◆ TRY IT ◆
Rewrite the records with every "WebP" changed to "AVIF", keeping all other text the same.

◆ EXERCISE MATERIALS ◆

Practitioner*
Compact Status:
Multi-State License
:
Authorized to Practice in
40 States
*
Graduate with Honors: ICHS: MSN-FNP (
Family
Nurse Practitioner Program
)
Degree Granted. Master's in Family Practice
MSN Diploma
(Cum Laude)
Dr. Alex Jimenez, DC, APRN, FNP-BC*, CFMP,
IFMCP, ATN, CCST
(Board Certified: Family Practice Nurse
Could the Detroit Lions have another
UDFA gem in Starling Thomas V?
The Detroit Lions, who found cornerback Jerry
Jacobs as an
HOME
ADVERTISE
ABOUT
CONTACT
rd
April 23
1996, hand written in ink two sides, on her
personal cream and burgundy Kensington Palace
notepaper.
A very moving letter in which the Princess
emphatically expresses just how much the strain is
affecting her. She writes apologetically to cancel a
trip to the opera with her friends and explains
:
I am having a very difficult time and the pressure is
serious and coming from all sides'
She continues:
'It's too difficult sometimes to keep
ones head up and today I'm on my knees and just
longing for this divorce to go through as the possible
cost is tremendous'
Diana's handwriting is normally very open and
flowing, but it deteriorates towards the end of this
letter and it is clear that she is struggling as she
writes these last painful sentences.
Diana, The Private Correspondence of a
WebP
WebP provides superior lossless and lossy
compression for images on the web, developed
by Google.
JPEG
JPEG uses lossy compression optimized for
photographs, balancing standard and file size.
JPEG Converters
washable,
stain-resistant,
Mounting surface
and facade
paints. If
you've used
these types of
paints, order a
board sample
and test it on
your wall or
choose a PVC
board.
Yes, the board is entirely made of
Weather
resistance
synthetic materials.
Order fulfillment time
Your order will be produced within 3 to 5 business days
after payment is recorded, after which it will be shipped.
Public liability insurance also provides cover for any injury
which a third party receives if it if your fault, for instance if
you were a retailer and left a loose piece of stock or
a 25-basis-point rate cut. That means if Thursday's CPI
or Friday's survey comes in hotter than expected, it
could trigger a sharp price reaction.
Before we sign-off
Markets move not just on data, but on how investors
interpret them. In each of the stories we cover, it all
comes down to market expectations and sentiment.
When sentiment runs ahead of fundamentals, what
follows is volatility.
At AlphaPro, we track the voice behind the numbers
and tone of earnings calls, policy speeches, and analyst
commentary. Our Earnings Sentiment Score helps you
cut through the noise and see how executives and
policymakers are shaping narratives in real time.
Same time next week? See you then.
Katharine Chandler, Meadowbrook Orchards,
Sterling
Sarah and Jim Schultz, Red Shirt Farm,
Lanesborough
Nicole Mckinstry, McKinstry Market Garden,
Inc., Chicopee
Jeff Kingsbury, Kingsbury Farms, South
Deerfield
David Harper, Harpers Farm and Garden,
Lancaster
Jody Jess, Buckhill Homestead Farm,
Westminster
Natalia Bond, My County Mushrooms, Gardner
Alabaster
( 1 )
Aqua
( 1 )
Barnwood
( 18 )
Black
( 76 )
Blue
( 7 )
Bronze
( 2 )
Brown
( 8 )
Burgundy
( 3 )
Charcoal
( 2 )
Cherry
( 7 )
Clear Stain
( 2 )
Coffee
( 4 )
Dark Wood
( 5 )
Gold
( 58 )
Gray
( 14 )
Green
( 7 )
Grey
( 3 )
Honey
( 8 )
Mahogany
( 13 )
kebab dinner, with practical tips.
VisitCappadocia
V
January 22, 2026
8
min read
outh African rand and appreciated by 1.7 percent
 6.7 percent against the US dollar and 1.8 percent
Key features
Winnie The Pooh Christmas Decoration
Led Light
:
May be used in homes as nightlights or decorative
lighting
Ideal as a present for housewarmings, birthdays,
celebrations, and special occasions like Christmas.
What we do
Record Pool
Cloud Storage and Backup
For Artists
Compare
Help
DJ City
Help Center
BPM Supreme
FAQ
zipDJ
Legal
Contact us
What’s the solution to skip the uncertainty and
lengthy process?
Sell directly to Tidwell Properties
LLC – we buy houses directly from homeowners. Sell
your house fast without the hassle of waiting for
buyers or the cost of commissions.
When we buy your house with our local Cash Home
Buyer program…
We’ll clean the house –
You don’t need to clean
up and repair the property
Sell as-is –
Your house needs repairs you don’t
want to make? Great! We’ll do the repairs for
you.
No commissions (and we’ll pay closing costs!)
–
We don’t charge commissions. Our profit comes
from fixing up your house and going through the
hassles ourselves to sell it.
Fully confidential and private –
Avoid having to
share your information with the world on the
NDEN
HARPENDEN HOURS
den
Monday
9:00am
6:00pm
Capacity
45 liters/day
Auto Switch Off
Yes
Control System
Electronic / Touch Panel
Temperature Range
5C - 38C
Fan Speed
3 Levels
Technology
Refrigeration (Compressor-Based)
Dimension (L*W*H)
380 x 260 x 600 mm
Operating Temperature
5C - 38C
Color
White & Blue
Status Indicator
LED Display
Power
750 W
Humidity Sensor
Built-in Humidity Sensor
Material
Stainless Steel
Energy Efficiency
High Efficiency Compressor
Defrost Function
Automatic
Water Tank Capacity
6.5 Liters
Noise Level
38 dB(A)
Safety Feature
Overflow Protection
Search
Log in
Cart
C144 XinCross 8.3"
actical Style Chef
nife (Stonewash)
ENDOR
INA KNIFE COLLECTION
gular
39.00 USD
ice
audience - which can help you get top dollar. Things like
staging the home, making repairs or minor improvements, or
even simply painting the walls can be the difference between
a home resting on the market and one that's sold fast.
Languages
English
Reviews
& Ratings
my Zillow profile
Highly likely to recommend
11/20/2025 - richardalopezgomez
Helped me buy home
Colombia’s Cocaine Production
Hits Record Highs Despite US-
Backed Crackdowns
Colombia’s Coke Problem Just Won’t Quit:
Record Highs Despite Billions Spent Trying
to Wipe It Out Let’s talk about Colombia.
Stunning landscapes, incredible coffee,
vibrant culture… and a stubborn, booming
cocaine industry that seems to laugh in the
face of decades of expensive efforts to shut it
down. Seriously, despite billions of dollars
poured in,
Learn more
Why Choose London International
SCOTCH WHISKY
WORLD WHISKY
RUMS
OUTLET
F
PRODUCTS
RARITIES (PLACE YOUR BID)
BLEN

◆ OUTPUT FOR THIS TASK ◆
Practitioner*
Compact Status:
Multi-State License
:
Authorized to Practice in
40 States
*
Graduate with Honors: ICHS: MSN-FNP (
Family
Nurse Practitioner Program
)
Degree Granted. Master's in Family Practice
MSN Diploma
(Cum Laude)
Dr. Alex Jimenez, DC, APRN, FNP-BC*, CFMP,
IFMCP, ATN, CCST
(Board Certified: Family Practice Nurse
Could the Detroit Lions have another
UDFA gem in Starling Thomas V?
The Detroit Lions, who found cornerback Jerry
Jacobs as an
HOME
ADVERTISE
ABOUT
CONTACT
rd
April 23
1996, hand written in ink two sides, on her
personal cream and burgundy Kensington Palace
notepaper.
A very moving letter in which the Princess
emphatically expresses just how much the strain is
affecting her. She writes apologetically to cancel a
trip to the opera with her friends and explains
:
I am having a very difficult time and the pressure is
serious and coming from all sides'
She continues:
'It's too difficult sometimes to keep
ones head up and today I'm on my knees and just
longing for this divorce to go through as the possible
cost is tremendous'
Diana's handwriting is normally very open and
flowing, but it deteriorates towards the end of this
letter and it is clear that she is struggling as she
writes these last painful sentences.
Diana, The Private Correspondence of a
AVIF
AVIF provides superior lossless and lossy
compression for images on the web, developed
by Google.
JPEG
JPEG uses lossy compression optimized for
photographs, balancing standard and file size.
JPEG Converters
washable,
stain-resistant,
Mounting surface
and facade
paints. If
you've used
these types of
paints, order a
board sample
and test it on
your wall or
choose a PVC
board.
Yes, the board is entirely made of
Weather
resistance
synthetic materials.
Order fulfillment time
Your order will be produced within 3 to 5 business days
after payment is recorded, after which it will be shipped.
Public liability insurance also provides cover for any injury
which a third party receives if it if your fault, for instance if
you were a retailer and left a loose piece of stock or
a 25-basis-point rate cut. That means if Thursday's CPI
or Friday's survey comes in hotter than expected, it
could trigger a sharp price reaction.
Before we sign-off
Markets move not just on data, but on how investors
interpret them. In each of the stories we cover, it all
comes down to market expectations and sentiment.
When sentiment runs ahead of fundamentals, what
follows is volatility.
At AlphaPro, we track the voice behind the numbers
and tone of earnings calls, policy speeches, and analyst
commentary. Our Earnings Sentiment Score helps you
cut through the noise and see how executives and
policymakers are shaping narratives in real time.
Same time next week? See you then.
Katharine Chandler, Meadowbrook Orchards,
Sterling
Sarah and Jim Schultz, Red Shirt Farm,
Lanesborough
Nicole Mckinstry, McKinstry Market Garden,
Inc., Chicopee
Jeff Kingsbury, Kingsbury Farms, South
Deerfield
David Harper, Harpers Farm and Garden,
Lancaster
Jody Jess, Buckhill Homestead Farm,
Westminster
Natalia Bond, My County Mushrooms, Gardner
Alabaster
( 1 )
Aqua
( 1 )
Barnwood
( 18 )
Black
( 76 )
Blue
( 7 )
Bronze
( 2 )
Brown
( 8 )
Burgundy
( 3 )
Charcoal
( 2 )
Cherry
( 7 )
Clear Stain
( 2 )
Coffee
( 4 )
Dark Wood
( 5 )
Gold
( 58 )
Gray
( 14 )
Green
( 7 )
Grey
( 3 )
Honey
( 8 )
Mahogany
( 13 )
kebab dinner, with practical tips.
VisitCappadocia
V
January 22, 2026
8
min read
outh African rand and appreciated by 1.7 percent
 6.7 percent against the US dollar and 1.8 percent
Key features
Winnie The Pooh Christmas Decoration
Led Light
:
May be used in homes as nightlights or decorative
lighting
Ideal as a present for housewarmings, birthdays,
celebrations, and special occasions like Christmas.
What we do
Record Pool
Cloud Storage and Backup
For Artists
Compare
Help
DJ City
Help Center
BPM Supreme
FAQ
zipDJ
Legal
Contact us
What’s the solution to skip the uncertainty and
lengthy process?
Sell directly to Tidwell Properties
LLC – we buy houses directly from homeowners. Sell
your house fast without the hassle of waiting for
buyers or the cost of commissions.
When we buy your house with our local Cash Home
Buyer program…
We’ll clean the house –
You don’t need to clean
up and repair the property
Sell as-is –
Your house needs repairs you don’t
want to make? Great! We’ll do the repairs for
you.
No commissions (and we’ll pay closing costs!)
–
We don’t charge commissions. Our profit comes
from fixing up your house and going through the
hassles ourselves to sell it.
Fully confidential and private –
Avoid having to
share your information with the world on the
NDEN
HARPENDEN HOURS
den
Monday
9:00am
6:00pm
Capacity
45 liters/day
Auto Switch Off
Yes
Control System
Electronic / Touch Panel
Temperature Range
5C - 38C
Fan Speed
3 Levels
Technology
Refrigeration (Compressor-Based)
Dimension (L*W*H)
380 x 260 x 600 mm
Operating Temperature
5C - 38C
Color
White & Blue
Status Indicator
LED Display
Power
750 W
Humidity Sensor
Built-in Humidity Sensor
Material
Stainless Steel
Energy Efficiency
High Efficiency Compressor
Defrost Function
Automatic
Water Tank Capacity
6.5 Liters
Noise Level
38 dB(A)
Safety Feature
Overflow Protection
Search
Log in
Cart
C144 XinCross 8.3"
actical Style Chef
nife (Stonewash)
ENDOR
INA KNIFE COLLECTION
gular
39.00 USD
ice
audience - which can help you get top dollar. Things like
staging the home, making repairs or minor improvements, or
even simply painting the walls can be the difference between
a home resting on the market and one that's sold fast.
Languages
English
Reviews
& Ratings
my Zillow profile
Highly likely to recommend
11/20/2025 - richardalopezgomez
Helped me buy home
Colombia’s Cocaine Production
Hits Record Highs Despite US-
Backed Crackdowns
Colombia’s Coke Problem Just Won’t Quit:
Record Highs Despite Billions Spent Trying
to Wipe It Out Let’s talk about Colombia.
Stunning landscapes, incredible coffee,
vibrant culture… and a stubborn, booming
cocaine industry that seems to laugh in the
face of decades of expensive efforts to shut it
down. Seriously, despite billions of dollars
poured in,
Learn more
Why Choose London International
SCOTCH WHISKY
WORLD WHISKY
RUMS
OUTLET
F
PRODUCTS
RARITIES (PLACE YOUR BID)
BLEN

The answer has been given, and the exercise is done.